4º passo: Balanço dos talões. A superfície da sola deve ser plana nas pinças, ao longo da parede e entre os talões. Com isso, consegue-se a correta distribuição do peso dentro e entre as unhas. O casqueamento preventivo está terminado nesse ponto se não houver nenhuma lesão instalada no casco. Caso seja necessária alguma medida curativa, deve-se seguir o 5º e o 6º passos.

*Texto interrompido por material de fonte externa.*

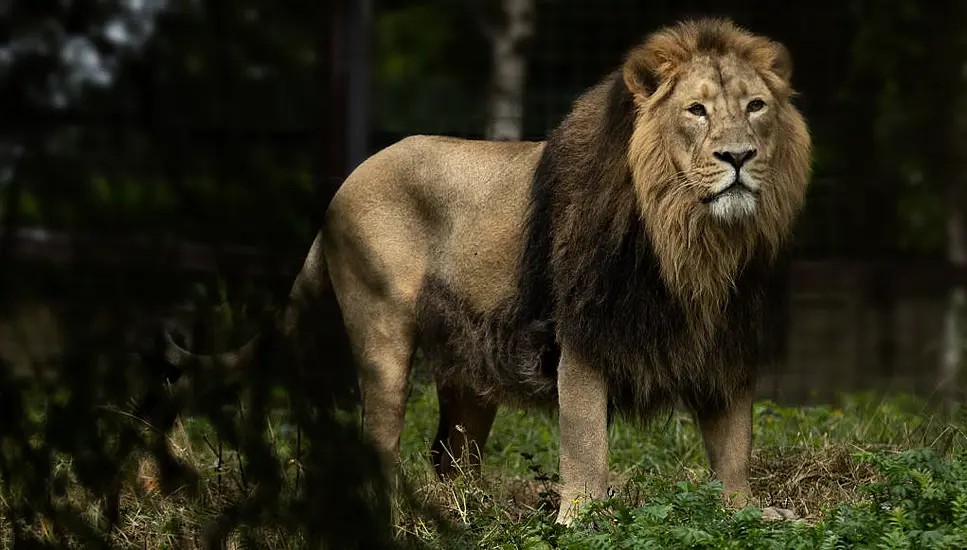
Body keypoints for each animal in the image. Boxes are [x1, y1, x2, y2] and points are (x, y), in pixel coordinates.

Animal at [159, 18, 808, 528]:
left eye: (756, 107)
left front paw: (746, 513)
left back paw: (469, 512)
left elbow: (733, 447)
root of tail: (343, 186)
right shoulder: (581, 337)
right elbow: (586, 443)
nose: (738, 157)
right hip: (382, 333)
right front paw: (582, 519)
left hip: (470, 361)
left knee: (450, 457)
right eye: (696, 110)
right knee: (380, 439)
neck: (691, 241)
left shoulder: (726, 342)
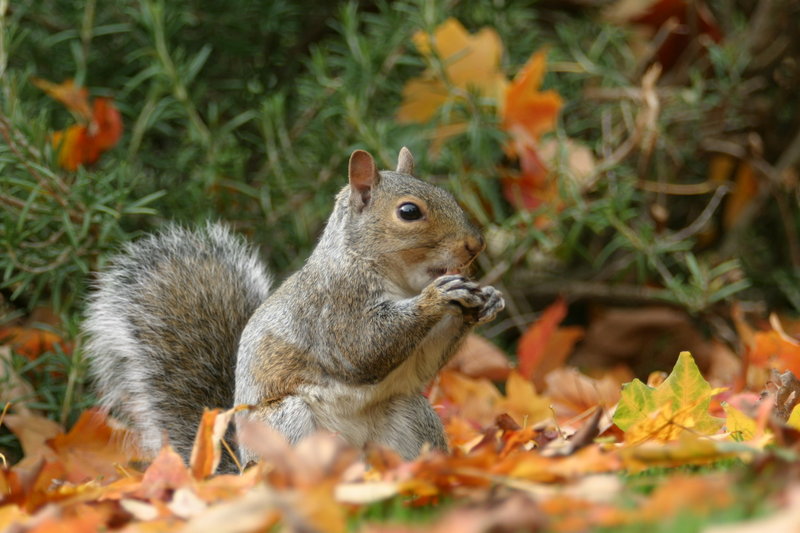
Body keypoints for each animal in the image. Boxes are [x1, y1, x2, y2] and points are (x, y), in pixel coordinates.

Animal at [83, 148, 506, 468]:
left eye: (446, 194)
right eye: (409, 212)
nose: (476, 244)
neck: (398, 280)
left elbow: (421, 363)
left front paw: (485, 300)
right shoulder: (331, 307)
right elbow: (362, 350)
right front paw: (437, 297)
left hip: (411, 415)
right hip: (286, 423)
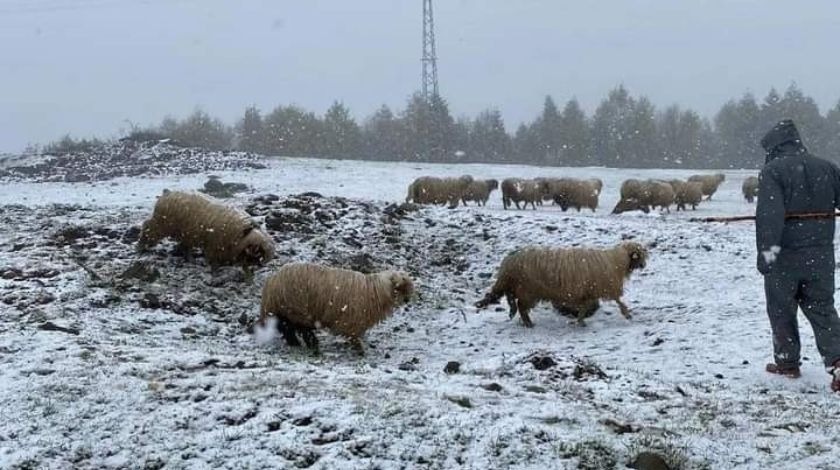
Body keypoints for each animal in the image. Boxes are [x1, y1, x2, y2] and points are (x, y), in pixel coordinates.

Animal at [256, 262, 414, 354]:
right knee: (293, 327)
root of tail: (272, 281)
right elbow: (354, 336)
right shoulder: (353, 320)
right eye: (399, 287)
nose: (407, 300)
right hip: (295, 307)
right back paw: (308, 343)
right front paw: (359, 348)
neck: (376, 291)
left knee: (286, 326)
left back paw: (298, 342)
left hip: (288, 309)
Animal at [472, 242, 648, 326]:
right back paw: (529, 324)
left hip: (521, 288)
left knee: (515, 303)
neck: (617, 261)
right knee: (522, 307)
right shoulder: (604, 286)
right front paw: (627, 313)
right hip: (528, 290)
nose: (644, 265)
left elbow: (585, 307)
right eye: (639, 255)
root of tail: (508, 262)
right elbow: (618, 300)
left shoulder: (589, 291)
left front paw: (580, 321)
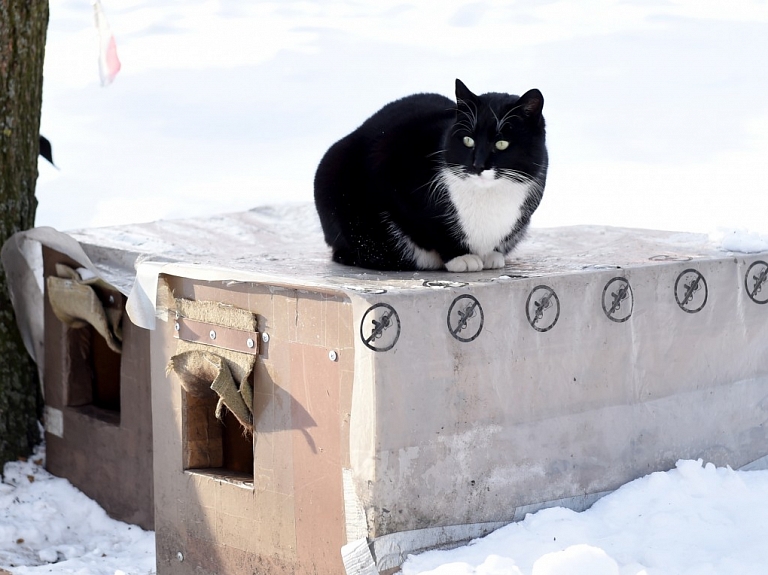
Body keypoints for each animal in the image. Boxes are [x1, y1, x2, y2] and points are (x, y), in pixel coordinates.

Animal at [312, 78, 544, 272]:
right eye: (468, 140)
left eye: (502, 143)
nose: (478, 165)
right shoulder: (396, 177)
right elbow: (431, 226)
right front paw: (460, 257)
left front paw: (491, 254)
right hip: (330, 171)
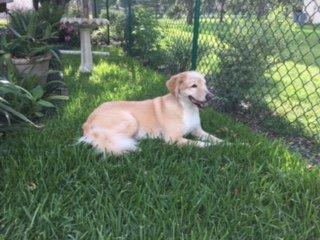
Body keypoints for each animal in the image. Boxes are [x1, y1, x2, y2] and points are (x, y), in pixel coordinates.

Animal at [81, 70, 224, 155]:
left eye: (205, 84)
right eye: (193, 86)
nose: (211, 96)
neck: (186, 108)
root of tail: (87, 122)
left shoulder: (197, 131)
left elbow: (213, 137)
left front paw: (225, 143)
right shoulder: (174, 139)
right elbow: (199, 143)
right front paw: (213, 146)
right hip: (131, 121)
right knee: (115, 139)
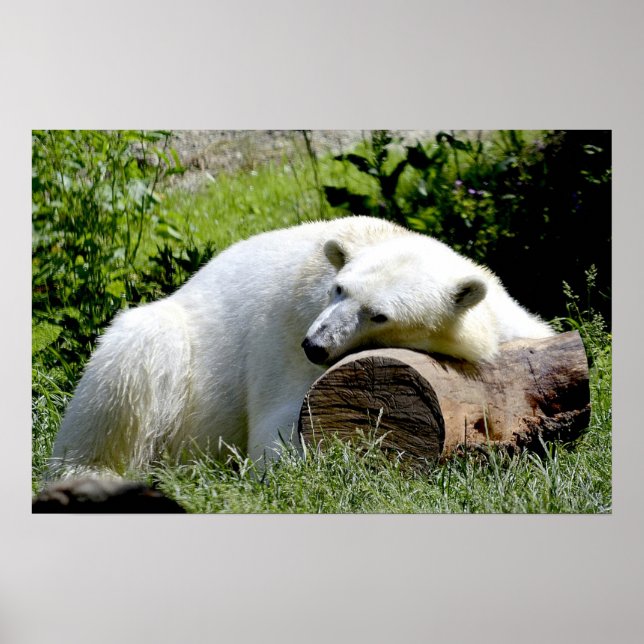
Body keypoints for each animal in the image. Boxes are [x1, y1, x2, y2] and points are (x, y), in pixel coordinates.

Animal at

5º passo: A maioria das lesões são encontradas na unha lateral dos membros traseiros. Chamamos a regra 90:90:90:90, ou seja, 90% dos problemas de locomoção são problemas de cascos; 90 % dos problemas de cascos acometem os membros traseiros; 90% dos problemas nos membros traseiros estão nas unhas laterais e 90% dos problemas estão na região média traseira da unha. Como muito dessas lesões são causadas por sobrecarga, uma indicação é reduzir a sobrecarga na região para permitir um período de recuperação e eventual retorno da função normal.
Em alguns casos, a redução da altura do talão da unha de maior crescimento é suficiente ou pode ser aplicado um bloco na unha sadia para elevar a parte lesionada na outra unha.

6º passo: Na presença de lesões, além do casqueamento preventivo é necessário remover todo o tecido perdido. Somente tecido saudável deve ser mantido. Ao redor de lesões como úlcera de sola deve-se remover o tecido ao redor para facilitar a involução da lesão;

– Evite lesionar o corium;
– Evite cortar mais que o necessário.

Por final, vacas que não responderam ao tratamento após uma semana, devem ser reavaliadas pois o problema não deve ter sido resolvido.